== WHAT YOU SHOULD DO ==
Of the entries below, copy only those lines that contain the word "content".
== Segment start ==
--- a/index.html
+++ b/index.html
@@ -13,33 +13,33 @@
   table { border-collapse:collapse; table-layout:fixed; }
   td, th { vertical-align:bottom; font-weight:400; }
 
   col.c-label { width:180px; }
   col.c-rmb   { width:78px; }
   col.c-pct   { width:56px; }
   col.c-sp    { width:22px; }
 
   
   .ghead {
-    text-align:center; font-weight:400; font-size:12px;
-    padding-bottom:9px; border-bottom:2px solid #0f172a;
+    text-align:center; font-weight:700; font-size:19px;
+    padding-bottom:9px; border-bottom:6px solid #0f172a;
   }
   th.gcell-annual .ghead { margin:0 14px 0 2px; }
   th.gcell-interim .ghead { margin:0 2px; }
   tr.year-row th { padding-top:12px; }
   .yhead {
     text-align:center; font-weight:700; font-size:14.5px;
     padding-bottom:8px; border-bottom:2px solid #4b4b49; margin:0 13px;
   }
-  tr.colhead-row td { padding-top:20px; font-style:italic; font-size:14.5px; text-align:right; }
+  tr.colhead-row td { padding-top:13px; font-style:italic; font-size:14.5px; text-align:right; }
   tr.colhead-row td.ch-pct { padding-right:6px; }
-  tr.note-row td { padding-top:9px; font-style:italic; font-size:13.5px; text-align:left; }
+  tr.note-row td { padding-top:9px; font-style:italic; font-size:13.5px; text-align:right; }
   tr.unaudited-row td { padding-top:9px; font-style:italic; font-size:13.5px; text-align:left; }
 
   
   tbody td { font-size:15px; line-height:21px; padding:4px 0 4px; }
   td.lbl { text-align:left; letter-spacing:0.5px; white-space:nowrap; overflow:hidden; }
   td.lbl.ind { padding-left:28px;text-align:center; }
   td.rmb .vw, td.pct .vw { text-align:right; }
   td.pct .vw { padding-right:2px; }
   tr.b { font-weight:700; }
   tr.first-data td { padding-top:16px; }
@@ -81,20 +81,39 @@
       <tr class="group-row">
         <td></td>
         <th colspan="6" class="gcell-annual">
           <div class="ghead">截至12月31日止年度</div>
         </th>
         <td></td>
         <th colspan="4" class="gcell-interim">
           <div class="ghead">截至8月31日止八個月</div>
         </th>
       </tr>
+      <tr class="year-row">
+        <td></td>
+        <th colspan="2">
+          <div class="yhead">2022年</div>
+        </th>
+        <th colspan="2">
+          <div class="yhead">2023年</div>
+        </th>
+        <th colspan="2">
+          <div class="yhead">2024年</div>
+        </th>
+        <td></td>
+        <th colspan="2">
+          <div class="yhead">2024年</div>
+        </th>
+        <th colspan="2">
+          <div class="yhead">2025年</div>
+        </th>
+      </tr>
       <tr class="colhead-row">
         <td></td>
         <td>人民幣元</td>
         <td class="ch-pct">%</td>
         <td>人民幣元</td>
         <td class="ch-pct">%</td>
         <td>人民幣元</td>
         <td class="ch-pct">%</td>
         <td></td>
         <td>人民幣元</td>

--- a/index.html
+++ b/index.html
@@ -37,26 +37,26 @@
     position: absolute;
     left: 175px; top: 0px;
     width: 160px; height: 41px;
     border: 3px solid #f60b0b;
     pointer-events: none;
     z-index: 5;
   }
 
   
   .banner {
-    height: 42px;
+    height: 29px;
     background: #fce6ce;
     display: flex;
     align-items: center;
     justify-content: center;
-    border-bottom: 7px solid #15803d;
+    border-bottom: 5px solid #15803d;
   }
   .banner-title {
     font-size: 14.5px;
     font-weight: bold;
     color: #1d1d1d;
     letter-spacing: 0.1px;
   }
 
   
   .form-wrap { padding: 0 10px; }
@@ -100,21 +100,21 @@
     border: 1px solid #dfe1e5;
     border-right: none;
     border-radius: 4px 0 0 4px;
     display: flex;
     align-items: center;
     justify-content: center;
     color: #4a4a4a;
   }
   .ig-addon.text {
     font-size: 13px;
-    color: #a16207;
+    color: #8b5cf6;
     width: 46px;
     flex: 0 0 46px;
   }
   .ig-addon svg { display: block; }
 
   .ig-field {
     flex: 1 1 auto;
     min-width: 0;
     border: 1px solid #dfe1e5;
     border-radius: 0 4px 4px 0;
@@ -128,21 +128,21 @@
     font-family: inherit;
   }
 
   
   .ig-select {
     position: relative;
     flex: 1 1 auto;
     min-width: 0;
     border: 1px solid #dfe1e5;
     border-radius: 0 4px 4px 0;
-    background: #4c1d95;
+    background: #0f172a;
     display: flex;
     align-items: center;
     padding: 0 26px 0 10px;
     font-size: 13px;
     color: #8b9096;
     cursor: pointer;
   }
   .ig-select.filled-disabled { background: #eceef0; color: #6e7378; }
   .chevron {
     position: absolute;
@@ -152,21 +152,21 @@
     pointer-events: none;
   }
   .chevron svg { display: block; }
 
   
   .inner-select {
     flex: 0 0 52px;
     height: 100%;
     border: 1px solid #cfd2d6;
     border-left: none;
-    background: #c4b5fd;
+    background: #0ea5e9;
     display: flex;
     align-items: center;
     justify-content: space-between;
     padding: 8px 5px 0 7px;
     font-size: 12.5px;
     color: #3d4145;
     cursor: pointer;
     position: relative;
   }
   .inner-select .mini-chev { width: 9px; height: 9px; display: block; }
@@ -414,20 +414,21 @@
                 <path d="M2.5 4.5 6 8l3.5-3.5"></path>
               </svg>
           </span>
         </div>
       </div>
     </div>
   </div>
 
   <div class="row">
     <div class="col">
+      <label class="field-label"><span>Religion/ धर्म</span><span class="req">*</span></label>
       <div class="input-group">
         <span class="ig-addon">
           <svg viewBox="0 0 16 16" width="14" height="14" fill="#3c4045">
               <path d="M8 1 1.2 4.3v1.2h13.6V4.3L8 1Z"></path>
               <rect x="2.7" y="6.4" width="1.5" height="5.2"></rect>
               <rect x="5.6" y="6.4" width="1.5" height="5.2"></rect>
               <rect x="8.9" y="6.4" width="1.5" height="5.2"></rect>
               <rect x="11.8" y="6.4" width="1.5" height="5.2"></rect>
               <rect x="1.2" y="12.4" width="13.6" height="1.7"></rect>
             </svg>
== Segment end ==
== Segment start ==
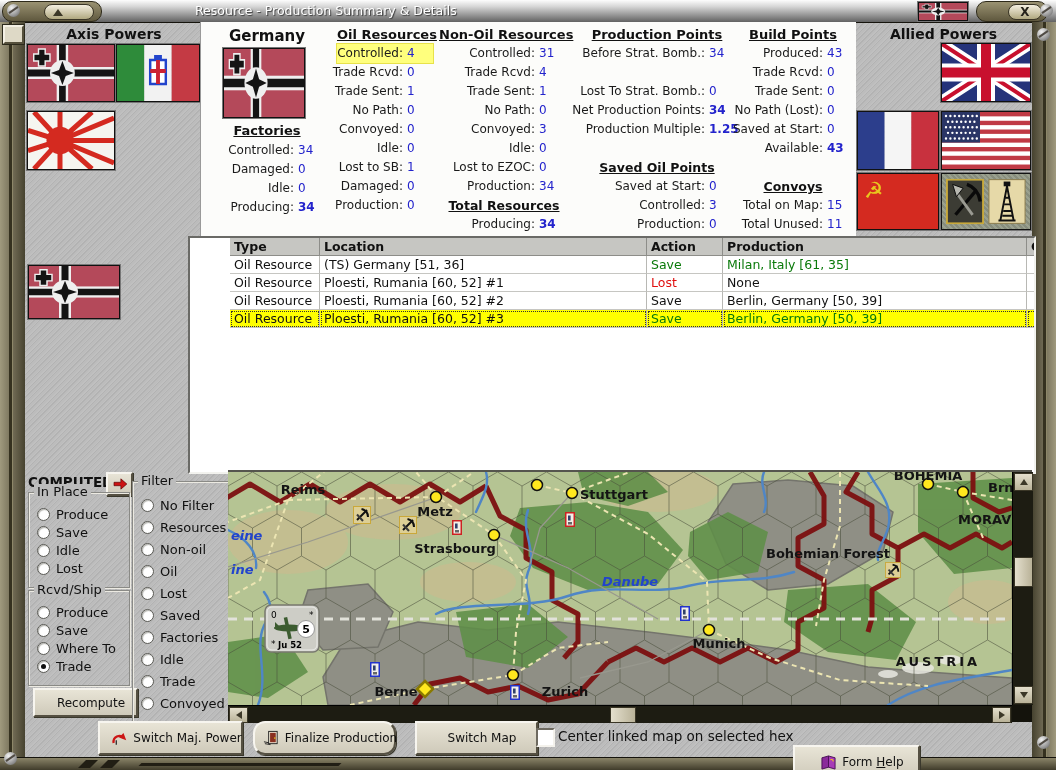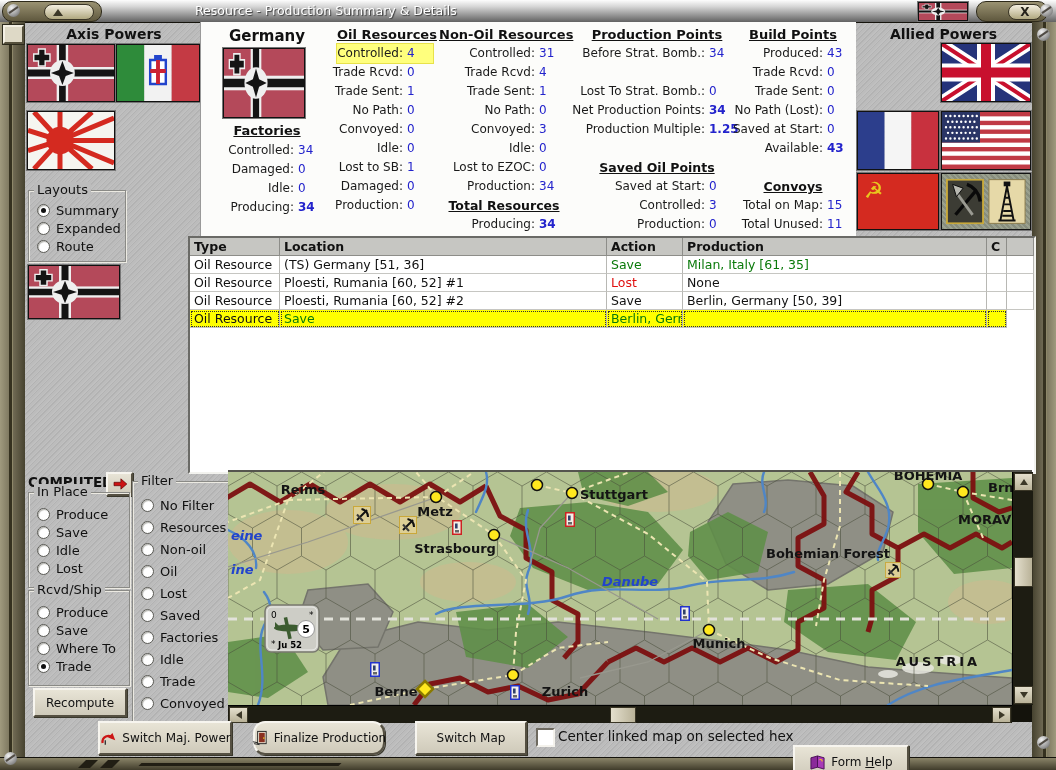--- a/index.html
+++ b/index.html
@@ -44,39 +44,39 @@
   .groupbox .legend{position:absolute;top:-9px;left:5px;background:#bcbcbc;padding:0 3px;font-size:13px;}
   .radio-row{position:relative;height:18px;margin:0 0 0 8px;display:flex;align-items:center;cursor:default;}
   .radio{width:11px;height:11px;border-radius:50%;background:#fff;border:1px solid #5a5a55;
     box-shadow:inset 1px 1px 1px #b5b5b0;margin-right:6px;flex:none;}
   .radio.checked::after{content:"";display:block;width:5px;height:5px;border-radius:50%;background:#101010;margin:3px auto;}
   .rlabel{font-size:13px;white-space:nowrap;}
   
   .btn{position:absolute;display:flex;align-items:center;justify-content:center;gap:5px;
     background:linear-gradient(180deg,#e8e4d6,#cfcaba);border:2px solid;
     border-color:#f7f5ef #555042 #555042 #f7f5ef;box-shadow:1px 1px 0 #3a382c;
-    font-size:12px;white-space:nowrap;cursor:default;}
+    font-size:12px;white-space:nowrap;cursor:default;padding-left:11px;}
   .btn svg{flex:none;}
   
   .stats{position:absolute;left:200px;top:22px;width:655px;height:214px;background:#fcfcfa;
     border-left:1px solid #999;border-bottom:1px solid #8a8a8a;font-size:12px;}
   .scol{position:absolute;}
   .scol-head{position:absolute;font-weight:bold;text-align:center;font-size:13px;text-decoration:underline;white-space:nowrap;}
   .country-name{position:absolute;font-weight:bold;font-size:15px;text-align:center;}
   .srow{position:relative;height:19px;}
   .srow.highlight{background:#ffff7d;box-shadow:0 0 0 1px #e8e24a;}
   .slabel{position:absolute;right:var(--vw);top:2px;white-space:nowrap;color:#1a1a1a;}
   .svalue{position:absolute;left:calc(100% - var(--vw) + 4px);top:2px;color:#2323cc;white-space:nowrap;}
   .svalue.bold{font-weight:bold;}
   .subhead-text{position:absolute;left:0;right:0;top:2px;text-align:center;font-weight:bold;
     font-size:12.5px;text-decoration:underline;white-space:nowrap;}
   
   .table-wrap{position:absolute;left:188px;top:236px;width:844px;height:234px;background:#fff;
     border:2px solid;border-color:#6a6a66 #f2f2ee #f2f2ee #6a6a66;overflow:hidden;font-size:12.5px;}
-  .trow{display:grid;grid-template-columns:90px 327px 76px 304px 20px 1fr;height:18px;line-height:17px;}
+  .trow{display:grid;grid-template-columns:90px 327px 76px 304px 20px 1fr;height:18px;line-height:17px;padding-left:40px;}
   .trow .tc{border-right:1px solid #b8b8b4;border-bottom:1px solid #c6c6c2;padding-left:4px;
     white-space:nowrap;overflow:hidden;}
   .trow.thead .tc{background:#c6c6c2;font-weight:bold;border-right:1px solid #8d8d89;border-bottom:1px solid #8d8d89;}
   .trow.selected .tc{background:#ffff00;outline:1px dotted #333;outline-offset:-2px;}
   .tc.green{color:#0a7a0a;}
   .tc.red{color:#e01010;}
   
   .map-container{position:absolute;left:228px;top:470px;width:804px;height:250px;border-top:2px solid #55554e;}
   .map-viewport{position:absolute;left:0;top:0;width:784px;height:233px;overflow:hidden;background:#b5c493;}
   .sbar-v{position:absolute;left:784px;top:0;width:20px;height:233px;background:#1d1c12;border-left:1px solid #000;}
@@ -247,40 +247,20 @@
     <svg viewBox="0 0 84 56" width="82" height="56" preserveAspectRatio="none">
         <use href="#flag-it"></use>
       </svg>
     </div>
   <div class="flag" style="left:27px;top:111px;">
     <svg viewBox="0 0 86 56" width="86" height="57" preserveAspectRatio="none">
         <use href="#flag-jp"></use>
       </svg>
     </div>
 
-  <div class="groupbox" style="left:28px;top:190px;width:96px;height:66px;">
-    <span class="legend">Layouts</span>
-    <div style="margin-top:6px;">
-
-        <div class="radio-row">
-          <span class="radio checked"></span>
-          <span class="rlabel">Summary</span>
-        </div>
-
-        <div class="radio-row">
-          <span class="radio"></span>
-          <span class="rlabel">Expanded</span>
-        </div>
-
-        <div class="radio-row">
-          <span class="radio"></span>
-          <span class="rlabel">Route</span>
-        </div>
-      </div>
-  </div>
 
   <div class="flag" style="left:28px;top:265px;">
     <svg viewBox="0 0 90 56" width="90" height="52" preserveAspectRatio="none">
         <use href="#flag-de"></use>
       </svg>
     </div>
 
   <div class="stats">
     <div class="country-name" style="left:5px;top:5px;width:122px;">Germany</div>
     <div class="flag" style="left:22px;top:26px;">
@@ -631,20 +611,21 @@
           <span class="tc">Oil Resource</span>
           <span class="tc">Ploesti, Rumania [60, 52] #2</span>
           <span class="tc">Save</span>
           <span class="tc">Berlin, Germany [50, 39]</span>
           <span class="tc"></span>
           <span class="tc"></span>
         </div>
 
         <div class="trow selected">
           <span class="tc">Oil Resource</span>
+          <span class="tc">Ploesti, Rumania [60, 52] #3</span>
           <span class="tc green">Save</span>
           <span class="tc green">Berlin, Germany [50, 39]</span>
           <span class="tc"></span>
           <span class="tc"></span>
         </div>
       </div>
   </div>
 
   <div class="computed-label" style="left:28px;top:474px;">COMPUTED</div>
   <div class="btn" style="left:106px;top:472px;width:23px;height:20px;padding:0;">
== Segment end ==
== Segment start ==
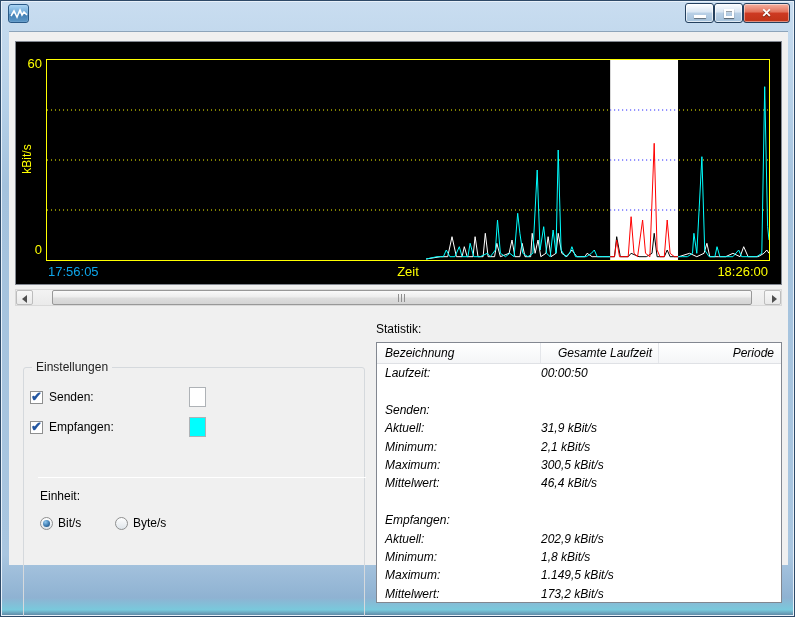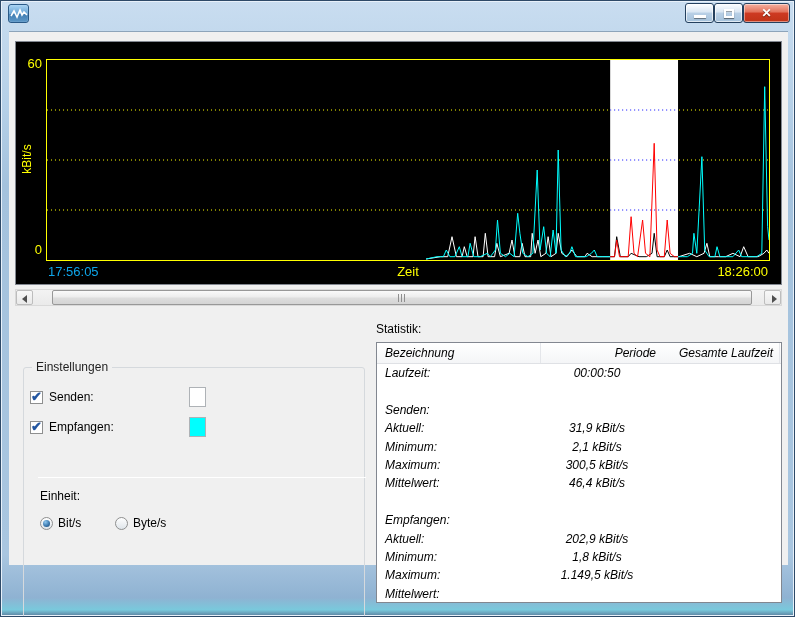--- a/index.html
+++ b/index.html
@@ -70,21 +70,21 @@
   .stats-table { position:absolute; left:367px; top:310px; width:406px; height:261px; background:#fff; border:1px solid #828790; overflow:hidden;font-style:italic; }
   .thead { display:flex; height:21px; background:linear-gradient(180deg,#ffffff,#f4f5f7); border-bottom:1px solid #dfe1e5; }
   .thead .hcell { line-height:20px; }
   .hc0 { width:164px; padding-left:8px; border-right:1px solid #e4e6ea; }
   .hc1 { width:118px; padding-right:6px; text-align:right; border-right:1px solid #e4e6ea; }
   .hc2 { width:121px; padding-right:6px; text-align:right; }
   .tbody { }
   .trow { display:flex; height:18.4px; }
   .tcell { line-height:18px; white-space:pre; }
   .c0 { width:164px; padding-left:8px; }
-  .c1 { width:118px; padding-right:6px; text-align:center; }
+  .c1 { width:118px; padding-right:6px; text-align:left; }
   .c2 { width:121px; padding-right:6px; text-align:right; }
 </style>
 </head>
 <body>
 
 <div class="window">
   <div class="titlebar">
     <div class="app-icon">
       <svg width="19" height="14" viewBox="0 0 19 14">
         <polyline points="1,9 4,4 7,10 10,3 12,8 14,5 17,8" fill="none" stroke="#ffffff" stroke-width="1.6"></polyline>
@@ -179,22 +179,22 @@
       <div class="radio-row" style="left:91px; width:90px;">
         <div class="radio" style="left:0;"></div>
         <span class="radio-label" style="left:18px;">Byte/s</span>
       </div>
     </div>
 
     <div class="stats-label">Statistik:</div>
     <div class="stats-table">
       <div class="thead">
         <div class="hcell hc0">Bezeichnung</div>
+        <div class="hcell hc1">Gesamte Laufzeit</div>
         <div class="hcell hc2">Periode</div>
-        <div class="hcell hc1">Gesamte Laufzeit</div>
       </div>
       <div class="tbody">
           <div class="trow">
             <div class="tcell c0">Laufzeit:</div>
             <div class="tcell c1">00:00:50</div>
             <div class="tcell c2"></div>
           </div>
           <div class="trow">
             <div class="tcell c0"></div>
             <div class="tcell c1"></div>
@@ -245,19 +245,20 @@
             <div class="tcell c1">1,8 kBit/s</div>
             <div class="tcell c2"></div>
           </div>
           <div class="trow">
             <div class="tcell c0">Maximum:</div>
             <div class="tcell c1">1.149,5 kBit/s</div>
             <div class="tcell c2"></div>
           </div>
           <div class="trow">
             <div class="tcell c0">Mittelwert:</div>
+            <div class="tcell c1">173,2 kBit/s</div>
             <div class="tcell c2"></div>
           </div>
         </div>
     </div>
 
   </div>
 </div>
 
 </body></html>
== Segment end ==
== EXERCISE OUTPUT ==
     justify-content: center;
     justify-content: center;
     justify-content: space-between;
   .radio.checked::after{content:"";display:block;width:5px;height:5px;border-radius:50%;background:#101010;margin:3px auto;}
   .btn{position:absolute;display:flex;align-items:center;justify-content:center;gap:5px;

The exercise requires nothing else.